I get a good quote in the fourth full-text page (70), then two additional ones on the final jump page (102), to include the closing quote--very cool. Still, gives you a sense of the boil-down, yes?

Among others quoted: John Pike (GlobalSecurity.org), President Bush, Ralph Peters (quoted saying similar things to me), U.S. Navy Captain James Syring (DDX program supervisor; DDX representing the next generation destroyer), Rear Admiral Charles Hamilton (Syring’s boss), Captain Don Babcock (LCS planner; LCS representing planned new Littoral Combat Ship), Bob Rubino (Lockheed Martin), my old buddy retired USMC Maj. Gen. Tom Wilkerson (I wrote of him in PNM), and Army Lt. Gen. Joseph Yakovac (acquisitions chief for service).

Here are my segments:

PAGE 70, IN THE SECTION “DOMINATING ALL SEAS”

… “We’re thinking the Mogadishu scenario,” Syring says. “The DD(X) is designed to put a ring of fire around that Black Hawk.”

Talk like than might ordinarily encourage Thomas P.M. Barnett, a Pentagon consultant who has become an influential Long War evangelist. But the idea of the DD(X) as a guerrilla fighter makes him fume. Ships a third smaller and 500 times cheaper can drop off SEALs. And those big guns? With a maximum artillery range of 100 miles, the DD(X) couldn’t target an insurgent stronghold in Baghdad. “There are other ways to do this,” Barnett says. “Why not just launch an airplane?”

Barnett sees the destroyer as a Cold War throwback. Today’s enemies defend themselves with speed, not armor. There are no Warsaw Pact-style headquarters to flatten. “So what’s the point,” Barnett asks, “of packing everything into big, concentrated assets--assets that provide a single point of failure--in a world where warfare seems to be going in the exact opposite direction?”

That bit is naturally followed by a Navy guy saying that if we optimize for the GWOT, we’ll be blindsided by a “near-peer competitor”--namely China.

PAGE 102, IN THE SECTION “WINNING THE LAST WAR”

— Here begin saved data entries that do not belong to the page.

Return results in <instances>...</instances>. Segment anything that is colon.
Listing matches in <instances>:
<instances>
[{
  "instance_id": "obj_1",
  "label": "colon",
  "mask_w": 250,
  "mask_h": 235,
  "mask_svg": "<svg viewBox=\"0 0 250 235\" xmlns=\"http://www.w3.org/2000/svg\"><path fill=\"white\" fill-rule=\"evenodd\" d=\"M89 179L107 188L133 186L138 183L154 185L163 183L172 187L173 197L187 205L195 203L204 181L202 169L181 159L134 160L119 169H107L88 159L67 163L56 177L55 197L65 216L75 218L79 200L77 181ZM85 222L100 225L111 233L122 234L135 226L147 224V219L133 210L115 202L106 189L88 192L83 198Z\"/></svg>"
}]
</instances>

Immediately after 9/11, there seemed to be few, if any, consequences for delaying decisions on what kind of military to build. Congress wasn’t about to skimp on defense. But money is getting tight. And tomorrow’s massive weapons programs may be undermining today’s war on terror.

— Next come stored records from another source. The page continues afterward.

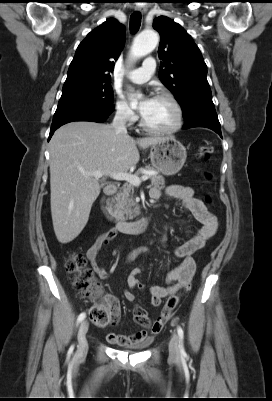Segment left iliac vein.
Instances as JSON below:
<instances>
[{
    "mask_svg": "<svg viewBox=\"0 0 272 401\" xmlns=\"http://www.w3.org/2000/svg\"><path fill=\"white\" fill-rule=\"evenodd\" d=\"M169 353L171 358H178L180 355L179 352V336L177 335V333H173L171 340L169 342Z\"/></svg>",
    "mask_w": 272,
    "mask_h": 401,
    "instance_id": "4c4485c4",
    "label": "left iliac vein"
}]
</instances>
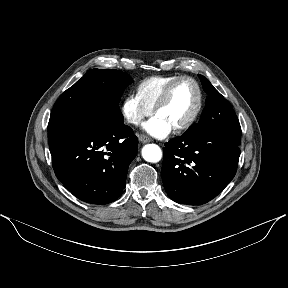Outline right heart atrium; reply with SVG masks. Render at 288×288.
Listing matches in <instances>:
<instances>
[{
  "label": "right heart atrium",
  "mask_w": 288,
  "mask_h": 288,
  "mask_svg": "<svg viewBox=\"0 0 288 288\" xmlns=\"http://www.w3.org/2000/svg\"><path fill=\"white\" fill-rule=\"evenodd\" d=\"M121 111L128 123L139 125L151 115L152 108L142 103L136 95L129 94L122 101Z\"/></svg>",
  "instance_id": "1"
}]
</instances>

Stopping insurgencies and chasing extremists take manpower; the QDR [Quadrennial Defense Review] acknowledges that, adding 14,000 Special Forces over the next five years. But, at the same time, it reduces the planned size of the Army by 30,000 troops, in part to preserve FCS [Future Combat System; a massive Army modernization program]. The Air Force will let go 40,000 so it can hold on to its new jets. The DD(X), which uses half the sailors of today’s destroyers, is part of a long-term Navy plan to cut its workforce by 12,000.

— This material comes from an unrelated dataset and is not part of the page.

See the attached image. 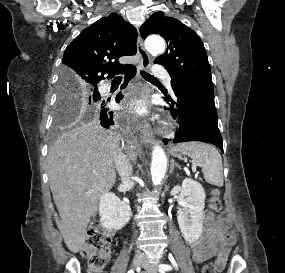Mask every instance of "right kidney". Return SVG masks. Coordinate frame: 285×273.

All of which strikes Barnett, the Pentagon consultant, as odd, when the president and the defense secretary keep talking about reorienting the military to handle the global war on terror. “We’re making this long-range hedge versus the possibility of--what, exactly?” Barnett asks. “Losing Taiwan? Well, justify that against losing 1000 men per year.”

But the American people expect a “full-spectrum” military, Army acquisition chief Lt. Gen. Joseph Yakovac tells me--one that quickly, decisively wins wars of every kind, everywhere. “Our soldier, he’s got to dominate that urban battle space and this Cold War-style, tank-on-tank fight,” he says. Until a political decision is made that one threat is the absolute top priority, Yakovac will have to keep buying systems for every scenario. Thousands of lives and tens of billions of dollars could go to waste. “We’ve got to reorient to this new world we’re in,” Barnett says. “And we’re doing it--operationally and doctrinally. But when it comes to acquisition--buying big weapons systems--too many people are trying to revive yesterday’s war.”

And the story ends on that quote, which obviously informed the final section.

Reading the piece now, I understand Noah’s original pitch to me that it was logically a continuation of my November Esquire piece, “The Chinese Are Our Friends.” Without realizing it, Noah’s piece also fits quite nicely with my March piece, “The Monks of War.”

So, for me, worth the effort of the interview. Very cool to appear in Popular Mechanics for the first time in my career, and especially cool to get some quotes in such a great piece.